Le problème n’est pas tant qu’ils participent aujourd’hui. Le problème est qu’ils le fassent sans récit nouveau. Ils entrent dans les institutions comme dans une pièce mal éclairée, progressant à tâtons, davantage préoccupés d’éviter la chute que de savoir ce qu’ils sont venus y faire. Ils promettent désormais de peser de l’intérieur ou, pour reprendre la formule du RCD, « porter le changement là où se prennent — ou se confisquent — les décisions », une formule suffisamment vague pour signifier avant tout qu’il s’agit de faire ce qui est possible, puisque le reste ne l’est pas.

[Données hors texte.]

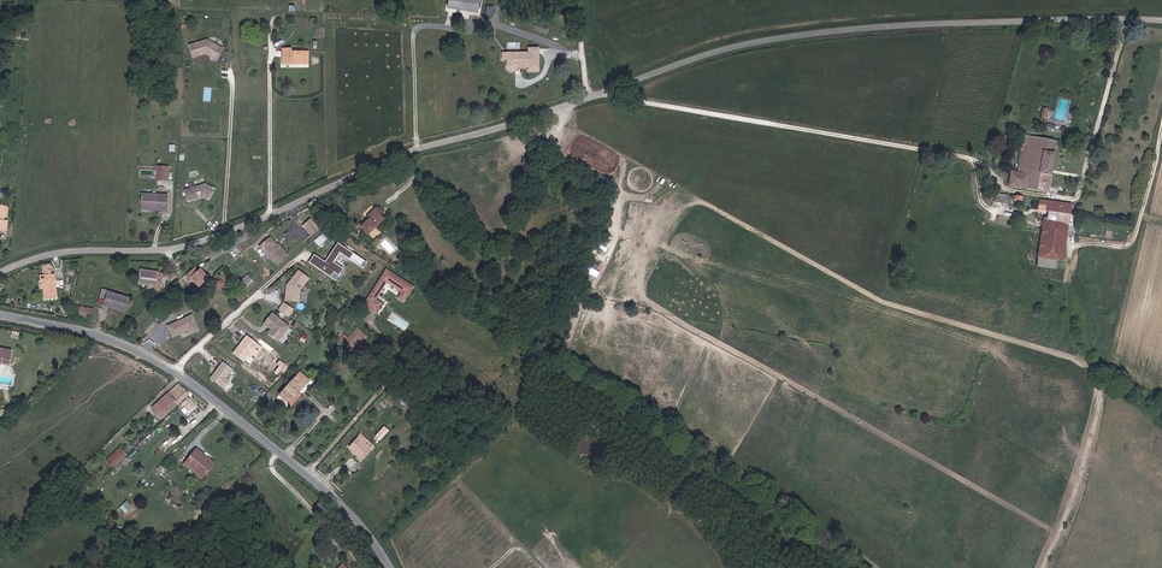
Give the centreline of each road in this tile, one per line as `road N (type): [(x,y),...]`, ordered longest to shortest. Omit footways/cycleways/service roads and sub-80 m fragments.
road 1 (unclassified): [(0,272),(71,250),(182,248),(288,210),(384,162),(787,37),(1161,20)]
road 2 (tertiary): [(392,567),(366,526),(316,480),(175,371),(92,333),(0,314)]
road 3 (track): [(1046,567),(1101,401),(1074,336),(1074,244)]
road 4 (track): [(1161,135),(1136,238),(1130,245),(1074,244)]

Or, l’électeur algérien — souvent convoqué, rarement séduit — se méfie des demi-mesures et des ambiguïtés stratégiques. En 1991 déjà, il avait sanctionné le FLN en se tournant vers un populisme bien plus périlleux, incarné par le FIS dissous, avec les conséquences tragiques que l’on sait aujourd’hui. Il se souvient que ces mêmes partis expliquaient, hier encore, que participer revenait à légitimer un système verrouillé. Les voilà aujourd’hui expliquant que l’absence prolongée des institutions était une erreur. L’évolution est humaine, mais l’argumentation l’est nettement moins.

Ce va-et-vient tactique n’est pas sans coût, et c’est la crédibilité qui en paie le prix. À force de naviguer entre boycott moral et participation résignée, l’opposition donne l’image de formations qui subissent plus qu’elles ne choisissent et qui s’adaptent plus qu’elles ne proposent. Elles apparaissent moins comme des alternatives que comme des survivantes politiques, cherchant un espace respirable dans un paysage saturé.

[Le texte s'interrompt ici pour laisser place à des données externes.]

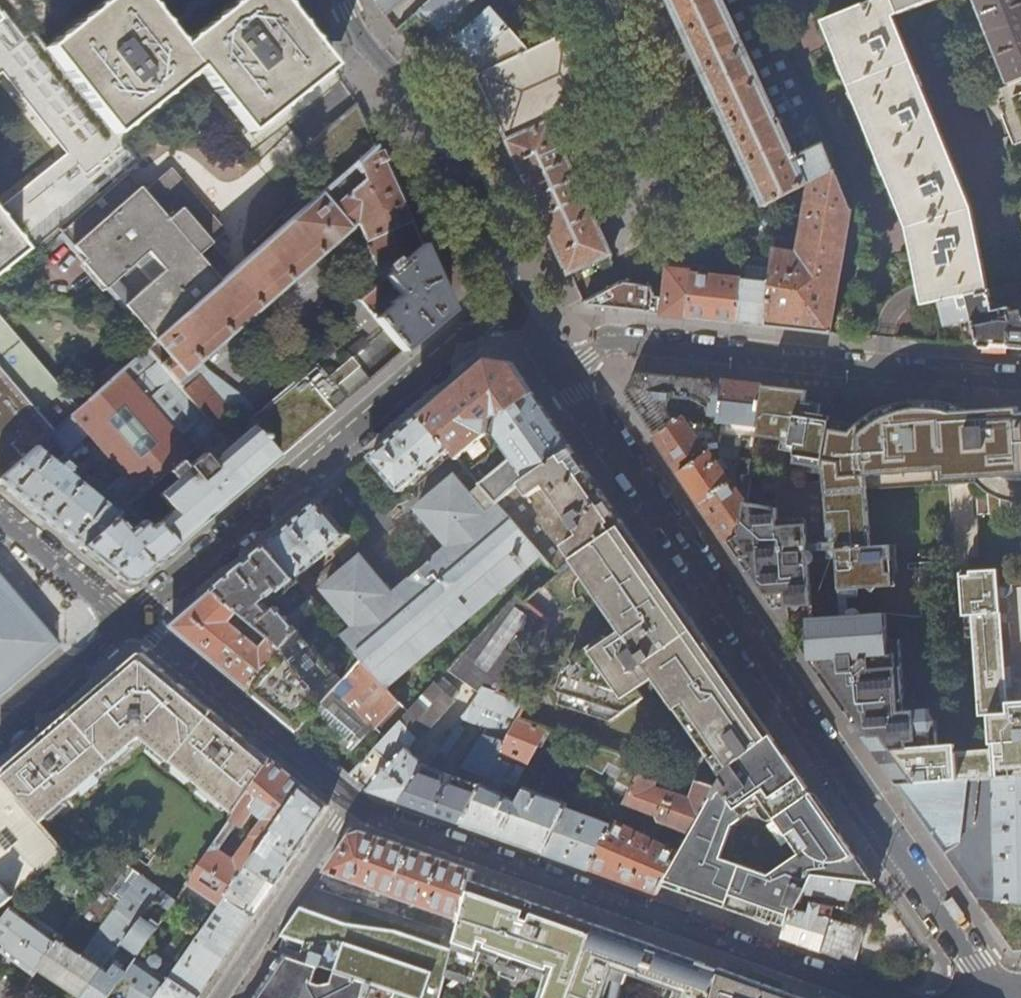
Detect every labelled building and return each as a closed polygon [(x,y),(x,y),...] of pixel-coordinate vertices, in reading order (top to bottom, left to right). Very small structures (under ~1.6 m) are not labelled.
[(19,250),(25,258),(59,231),(127,175),(138,165),(114,135),(198,67),(250,130),(330,65),(315,45),(278,0),(238,0),(182,46),(153,10),(144,0),(108,0),(46,50),(31,31),(22,37),(0,10),(0,73),(0,72),(65,154),(0,207),(0,209),(2,212),(0,213),(0,266),(19,250)] [(378,4),(388,17),(408,0),(376,0),(378,4)] [(441,33),(463,14),(479,0),(434,0),(422,11),(441,33)] [(658,101),(680,134),(720,106),(767,206),(767,207),(811,184),(837,170),(765,0),(670,0),(702,70),(658,101)] [(828,19),(913,224),(931,304),(939,302),(939,303),(967,297),(990,291),(971,205),(894,17),(935,0),(875,0),(828,19)] [(1008,84),(1020,79),(1020,0),(975,0),(1008,84)] [(511,13),(518,21),(526,14),(520,6),(511,13)] [(463,45),(471,62),(509,29),(492,8),(459,37),(463,45)] [(405,36),(412,44),(419,38),(407,24),(399,30),(405,36)] [(554,244),(568,274),(610,255),(548,121),(596,99),(565,32),(527,50),(509,29),(471,62),(474,69),(521,172),(554,244)] [(1008,84),(993,90),(1014,146),(1011,147),(1017,161),(1020,159),(1020,79),(1008,84)] [(335,182),(376,146),(366,126),(356,102),(305,147),(335,182)] [(392,183),(376,146),(335,182),(235,271),(157,339),(170,355),(159,365),(216,427),(232,412),(193,368),(201,361),(357,222),(384,278),(386,276),(421,245),(414,229),(392,183)] [(143,193),(127,175),(59,231),(154,341),(157,339),(235,271),(210,243),(224,231),(170,170),(143,193)] [(852,208),(837,170),(811,184),(799,257),(774,251),(770,284),(765,327),(791,330),(829,335),(852,208)] [(451,310),(421,245),(386,276),(400,293),(390,302),(392,304),(376,318),(403,351),(424,333),(451,310)] [(742,264),(740,281),(735,324),(747,325),(765,327),(770,284),(754,282),(755,266),(742,264)] [(686,318),(691,275),(691,274),(668,271),(664,301),(655,299),(655,295),(653,287),(636,285),(636,276),(582,305),(608,308),(661,315),(686,318)] [(740,281),(691,275),(686,318),(705,320),(735,324),(740,281)] [(360,300),(367,308),(385,291),(378,283),(360,300)] [(990,291),(967,297),(972,318),(979,346),(1020,349),(1020,311),(1012,313),(1011,308),(995,311),(990,291)] [(972,318),(967,297),(939,303),(943,324),(972,318)] [(78,409),(0,318),(0,478),(78,409)] [(78,409),(0,478),(0,484),(39,516),(74,544),(79,548),(113,518),(166,471),(216,427),(159,365),(145,349),(78,409)] [(444,396),(421,415),(450,448),(466,467),(470,471),(479,465),(488,457),(473,446),(487,435),(488,422),(495,417),(501,420),(501,416),(533,393),(520,375),(511,362),(487,359),(444,396)] [(247,399),(201,361),(193,368),(232,412),(237,409),(247,399)] [(357,390),(367,382),(349,361),(328,378),(346,399),(357,390)] [(328,378),(317,365),(304,376),(333,410),(346,399),(328,378)] [(680,418),(685,377),(659,374),(637,371),(624,393),(655,437),(680,418)] [(314,427),(333,410),(304,376),(259,414),(247,399),(237,409),(278,457),(314,427)] [(697,378),(685,377),(680,418),(682,417),(717,436),(718,436),(719,423),(724,381),(697,378)] [(738,382),(724,381),(719,423),(754,427),(762,385),(738,382)] [(988,492),(998,497),(1004,499),(1016,501),(1020,501),(1020,489),(1020,477),(1020,413),(1015,414),(1016,408),(980,411),(965,412),(939,414),(939,403),(920,401),(847,395),(846,397),(838,396),(836,406),(833,406),(831,418),(821,416),(822,404),(805,402),(806,390),(762,385),(754,427),(759,427),(758,435),(785,439),(785,441),(786,443),(788,444),(798,446),(796,463),(805,464),(825,467),(824,474),(826,474),(829,529),(835,529),(837,543),(839,577),(853,576),(854,589),(890,587),(889,573),(897,573),(895,542),(871,543),(867,489),(974,481),(979,486),(988,492)] [(501,416),(501,420),(499,440),(513,460),(488,478),(479,465),(470,471),(497,503),(520,484),(570,447),(550,418),(533,393),(501,416)] [(965,412),(963,411),(960,408),(950,403),(939,403),(939,414),(965,412)] [(237,409),(232,412),(216,427),(166,471),(174,480),(157,494),(171,510),(156,523),(157,524),(175,545),(201,523),(278,457),(237,409)] [(450,448),(421,415),(384,446),(370,458),(400,491),(450,448)] [(707,454),(682,417),(680,418),(655,437),(668,455),(680,473),(707,454)] [(578,459),(570,447),(520,484),(529,498),(546,486),(581,534),(566,546),(575,559),(624,524),(609,503),(578,459)] [(738,460),(740,449),(721,447),(720,457),(738,460)] [(753,451),(740,449),(738,460),(752,462),(753,451)] [(709,452),(707,454),(680,473),(685,481),(701,504),(731,483),(709,452)] [(824,474),(825,467),(805,464),(805,470),(824,474)] [(497,503),(470,471),(466,467),(416,509),(448,547),(393,593),(360,556),(323,588),(355,626),(343,636),(361,658),(386,687),(400,675),(541,556),(497,503)] [(737,493),(731,483),(701,504),(714,522),(728,542),(740,535),(745,502),(747,488),(741,487),(740,493),(737,493)] [(581,534),(546,486),(529,498),(520,484),(497,503),(541,556),(556,574),(573,561),(575,559),(566,546),(581,534)] [(291,526),(267,546),(295,580),(306,571),(348,535),(319,501),(291,526)] [(808,543),(807,527),(806,523),(805,520),(802,519),(780,520),(778,509),(778,508),(745,502),(740,535),(808,543)] [(157,561),(175,545),(157,524),(149,530),(142,521),(127,534),(113,518),(79,548),(98,563),(119,580),(134,580),(157,561)] [(624,524),(575,559),(573,561),(621,629),(655,679),(722,775),(725,770),(772,737),(753,710),(698,631),(653,566),(624,524)] [(813,605),(810,564),(804,564),(803,545),(808,545),(808,543),(740,535),(728,542),(747,569),(754,569),(771,594),(793,591),(796,607),(813,605)] [(810,564),(813,605),(814,619),(841,617),(840,590),(839,577),(837,543),(808,543),(808,545),(810,564)] [(298,584),(295,580),(267,546),(241,568),(215,590),(241,610),(271,636),(284,647),(318,607),(312,599),(288,618),(278,607),(272,611),(265,602),(280,589),(285,595),(298,584)] [(307,593),(352,556),(348,552),(315,580),(306,571),(295,580),(298,584),(307,593)] [(796,607),(793,591),(771,594),(754,569),(747,569),(774,608),(796,607)] [(60,644),(49,631),(0,574),(0,696),(60,644)] [(854,589),(853,576),(839,577),(840,590),(854,589)] [(1004,631),(1004,625),(1001,594),(1000,580),(956,582),(969,746),(941,748),(874,752),(886,770),(897,785),(994,779),(1020,778),(1020,705),(1017,705),(1011,706),(1007,670),(1004,631)] [(229,620),(241,610),(215,590),(193,608),(172,626),(242,684),(250,690),(284,647),(271,636),(261,647),(229,620)] [(1010,624),(1008,594),(1001,594),(1004,625),(1010,624)] [(494,692),(545,621),(515,595),(446,671),(476,696),(481,688),(494,692)] [(343,636),(318,607),(284,647),(250,690),(256,696),(264,702),(300,733),(338,686),(361,658),(343,636)] [(809,620),(809,632),(801,647),(818,672),(842,707),(874,752),(941,748),(939,733),(932,733),(931,709),(907,711),(907,706),(901,640),(890,640),(887,614),(864,616),(841,617),(814,619),(809,620)] [(643,698),(638,689),(655,679),(621,629),(607,638),(605,635),(571,657),(573,661),(564,666),(557,690),(562,691),(558,703),(610,720),(643,698)] [(0,772),(0,773),(41,821),(143,736),(236,813),(271,759),(144,654),(141,653),(138,654),(130,661),(15,759),(0,772)] [(396,699),(410,687),(400,675),(386,687),(361,658),(338,686),(373,726),(397,701),(396,699)] [(1017,705),(1014,670),(1007,670),(1011,706),(1017,705)] [(434,684),(407,713),(373,750),(391,765),(387,770),(385,769),(368,789),(371,792),(401,803),(426,767),(416,760),(412,764),(407,760),(403,754),(452,699),(434,684)] [(373,726),(338,686),(300,733),(330,758),(351,775),(373,750),(407,713),(397,701),(373,726)] [(524,703),(494,692),(481,688),(476,696),(460,718),(486,727),(455,777),(426,767),(401,803),(427,812),(461,824),(480,788),(488,772),(496,758),(500,749),(516,719),(524,703)] [(939,733),(939,724),(931,709),(932,733),(939,733)] [(550,731),(516,719),(500,749),(527,761),(535,745),(541,747),(550,731)] [(438,751),(444,755),(462,729),(456,725),(438,751)] [(691,832),(685,841),(661,884),(677,891),(723,907),(724,905),(740,910),(786,927),(792,910),(797,911),(797,910),(804,895),(813,876),(855,882),(876,886),(855,856),(830,820),(806,785),(788,759),(772,737),(725,770),(722,775),(716,786),(691,832)] [(625,802),(646,762),(598,747),(577,787),(583,790),(590,778),(613,791),(607,803),(621,809),(625,802)] [(509,764),(496,758),(488,772),(501,779),(509,764)] [(277,764),(271,759),(236,813),(188,882),(193,886),(221,905),(226,898),(247,867),(225,851),(254,809),(275,827),(303,786),(277,764)] [(662,768),(646,762),(625,802),(658,815),(657,817),(658,819),(659,820),(691,832),(716,786),(697,780),(691,799),(656,787),(662,768)] [(41,821),(0,773),(0,881),(2,882),(14,897),(67,852),(41,821)] [(994,779),(897,785),(915,810),(953,866),(975,898),(1020,903),(1020,778),(994,779)] [(303,786),(275,827),(285,835),(281,836),(279,838),(277,840),(277,843),(275,842),(272,847),(275,849),(269,857),(259,850),(247,867),(226,898),(253,916),(263,902),(294,856),(328,806),(325,804),(303,786)] [(509,798),(480,788),(461,824),(496,837),(543,853),(566,808),(568,803),(526,788),(519,801),(513,799),(515,795),(511,794),(509,798)] [(613,825),(566,808),(543,853),(565,861),(589,870),(613,825)] [(616,820),(613,825),(589,870),(628,884),(656,894),(661,884),(685,841),(680,838),(674,849),(616,820)] [(324,872),(459,919),(470,879),(472,869),(404,845),(361,831),(354,833),(350,834),(337,853),(324,872)] [(156,898),(162,888),(142,874),(81,953),(77,951),(117,893),(104,883),(64,936),(38,970),(56,981),(70,990),(82,997),(83,997),(105,968),(123,944),(156,898)] [(848,900),(855,882),(813,876),(804,895),(848,900)] [(712,995),(711,994),(718,968),(632,937),(588,921),(547,906),(470,879),(459,919),(452,948),(447,966),(445,977),(463,983),(463,981),(465,982),(468,975),(472,976),(471,978),(473,978),(481,959),(498,965),(498,966),(502,968),(501,973),(519,979),(520,975),(526,977),(526,975),(544,982),(538,997),(605,997),(612,979),(614,979),(610,997),(620,997),(623,982),(626,982),(629,974),(675,991),(673,997),(711,997),(712,995)] [(14,897),(2,882),(0,881),(0,909),(14,897)] [(210,921),(221,905),(193,886),(183,902),(210,921)] [(163,903),(156,898),(123,944),(138,956),(178,899),(170,894),(163,903)] [(226,898),(221,905),(210,921),(204,930),(212,936),(206,945),(224,958),(239,937),(253,916),(226,898)] [(808,913),(797,910),(797,911),(792,910),(786,927),(782,939),(786,940),(820,952),(831,920),(831,918),(826,917),(828,906),(811,902),(808,913)] [(64,936),(30,912),(26,917),(11,906),(0,921),(0,940),(6,945),(2,951),(35,975),(38,970),(64,936)] [(452,948),(408,934),(405,942),(393,938),(342,931),(341,935),(332,932),(333,929),(305,920),(302,927),(291,946),(288,954),(322,965),(340,970),(369,980),(365,997),(427,997),(429,994),(440,997),(445,977),(447,966),(452,948)] [(840,922),(831,920),(820,952),(828,956),(855,965),(866,928),(840,922)] [(224,958),(206,945),(198,939),(169,979),(157,997),(197,997),(224,958)] [(127,971),(126,973),(113,992),(112,992),(108,997),(157,997),(169,979),(156,970),(162,963),(160,958),(156,954),(151,956),(146,964),(137,957),(127,971)] [(369,980),(340,970),(335,982),(324,986),(316,984),(322,965),(288,954),(257,997),(365,997),(369,980)] [(105,968),(83,997),(108,997),(112,992),(113,992),(126,973),(127,971),(123,968),(125,965),(122,964),(125,959),(122,957),(119,961),(117,961),(110,971),(105,968)] [(793,995),(748,979),(735,974),(718,968),(711,994),(712,995),(711,997),(801,997),(793,995)] [(70,990),(67,994),(82,997),(70,990)]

Certes, entrer au Parlement permet de parler, d’interpeller, de déposer des textes, d’occuper un espace médiatique minimal. Mais personne ne feint plus d’ignorer que le centre de gravité du pouvoir se situe ailleurs. En Algérie, les institutions ont leur utilité, mais le cœur du pouvoir bat en dehors d’elles. Y entrer sans capacité de mobilisation sociale revient à s’installer dans une salle d’attente où l’on ne décide ni de l’heure, ni de l’ordre de passage.

Le paradoxe est cruel, car en boycottant, ces partis s’effaçaient progressivement, tandis qu’en participant, ils risquent désormais de se banaliser. Dans les deux cas, ils peinent à incarner une alternative crédible. Leur retour dans les institutions ne fissure pas le rapport de force, il le confirme. Il signale que, faute de mieux, on joue avec les cartes distribuées — même quand on conteste le jeu.

Reste une question que ces partis évitent soigneusement, celle de savoir à quoi sert une opposition qui ne croit ni à la rue ni aux urnes, tout en continuant de fréquenter les deux sans jamais s’y ancrer pleinement. Tant qu’elle n’y répondra pas, elle oscillera entre protestation morale et participation administrative, entre discours radical et pratique prudente.

Le système, lui, n’en demande pas tant. Il sait attendre. Et pendant que l’opposition hésite entre sortir et rester, il continue, imperturbable, à occuper tout l’espace.